**Problem**
Straight copy, no pictures: transcribe each entry as it stands.

**The records**
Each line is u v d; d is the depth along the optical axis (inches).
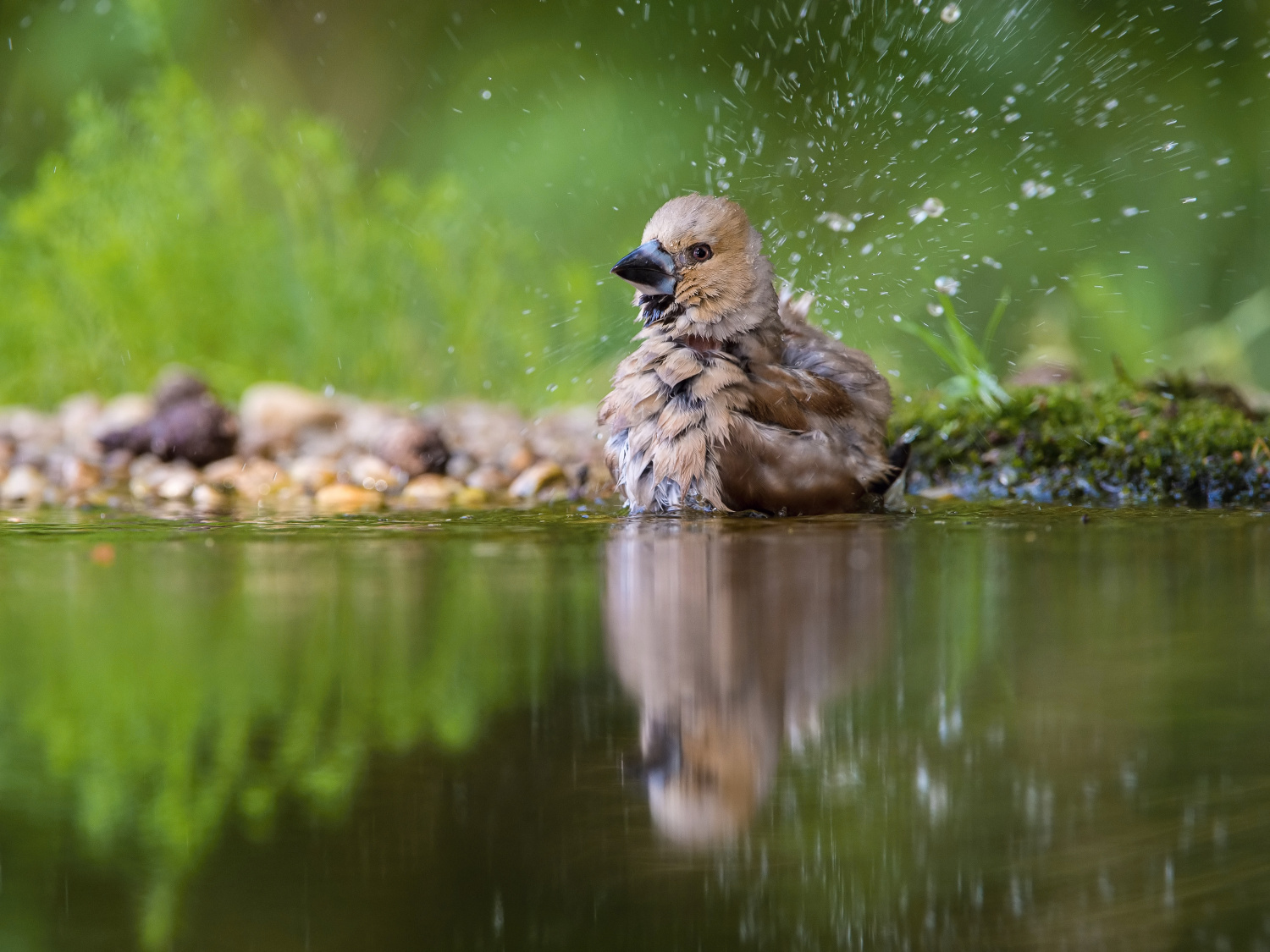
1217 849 148.6
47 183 705.0
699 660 218.2
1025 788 164.7
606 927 133.7
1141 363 741.9
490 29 973.2
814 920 134.5
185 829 152.9
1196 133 866.1
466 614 252.2
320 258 698.8
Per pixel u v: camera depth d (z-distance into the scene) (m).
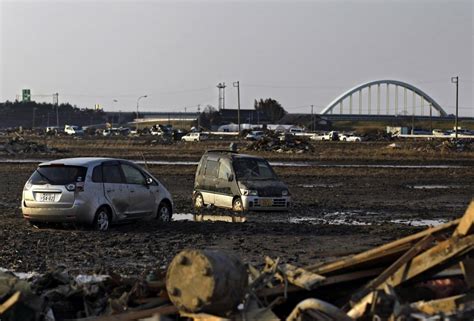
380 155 77.50
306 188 38.97
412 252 8.73
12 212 26.75
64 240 19.64
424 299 9.00
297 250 17.98
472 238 8.30
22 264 16.06
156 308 9.21
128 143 105.94
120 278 10.49
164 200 24.39
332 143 113.06
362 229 22.09
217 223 23.50
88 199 21.44
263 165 28.95
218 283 8.47
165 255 17.33
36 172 21.94
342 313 8.11
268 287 9.35
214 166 29.25
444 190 38.56
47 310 9.77
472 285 8.84
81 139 124.62
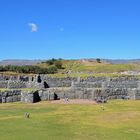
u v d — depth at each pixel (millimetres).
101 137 26906
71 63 128750
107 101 51812
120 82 63562
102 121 33000
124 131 29000
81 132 28516
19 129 29594
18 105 48750
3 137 26672
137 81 63625
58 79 65938
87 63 124875
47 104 49469
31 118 35219
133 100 52906
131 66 107938
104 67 107812
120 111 39094
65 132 28484
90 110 41000
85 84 62656
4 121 33562
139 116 35375
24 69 96875
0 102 52031
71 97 56031
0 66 98000
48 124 31812
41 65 124500
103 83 62906
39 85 62188
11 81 62344
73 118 34875
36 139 26094
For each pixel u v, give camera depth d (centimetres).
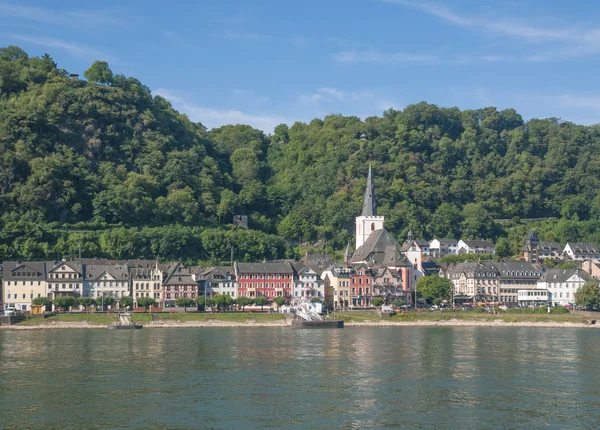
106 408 12406
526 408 12494
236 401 12912
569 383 14488
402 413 12162
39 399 13025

**Your solution**
Each line is u v d; d is the depth along the optical axis (inches).
1217 849 148.6
47 183 705.0
699 660 218.2
1025 788 164.7
606 927 133.7
1141 363 741.9
490 29 973.2
814 920 134.5
185 829 152.9
1196 133 866.1
466 614 252.2
320 258 698.8
Per pixel u v: camera depth d (z-distance into the scene) (m).
380 155 77.50
306 188 38.97
412 252 8.73
12 212 26.75
64 240 19.64
424 299 9.00
297 250 17.98
472 238 8.30
22 264 16.06
156 308 9.21
128 143 105.94
120 278 10.49
164 200 24.39
332 143 113.06
362 229 22.09
217 223 23.50
88 199 21.44
263 165 28.95
218 283 8.47
165 255 17.33
36 172 21.94
342 313 8.11
268 287 9.35
214 166 29.25
444 190 38.56
47 310 9.77
472 285 8.84
81 139 124.62
u v d — depth at each pixel (millimetres).
101 137 26906
71 63 128750
107 101 51812
120 82 63562
102 121 33000
124 131 29000
81 132 28516
19 129 29594
18 105 48750
3 137 26672
137 81 63625
58 79 65938
87 63 124875
47 104 49469
31 118 35219
133 100 52906
131 66 107938
104 67 107812
120 111 39094
65 132 28484
90 110 41000
85 84 62656
4 121 33562
139 116 35375
24 69 96875
0 102 52031
71 97 56031
0 66 98000
48 124 31812
41 65 124500
103 83 62906
39 85 62188
11 81 62344
73 118 34875
36 139 26094
For each pixel u v, give camera depth d (centimetres).
106 408 12406
526 408 12494
236 401 12912
569 383 14488
402 413 12162
39 399 13025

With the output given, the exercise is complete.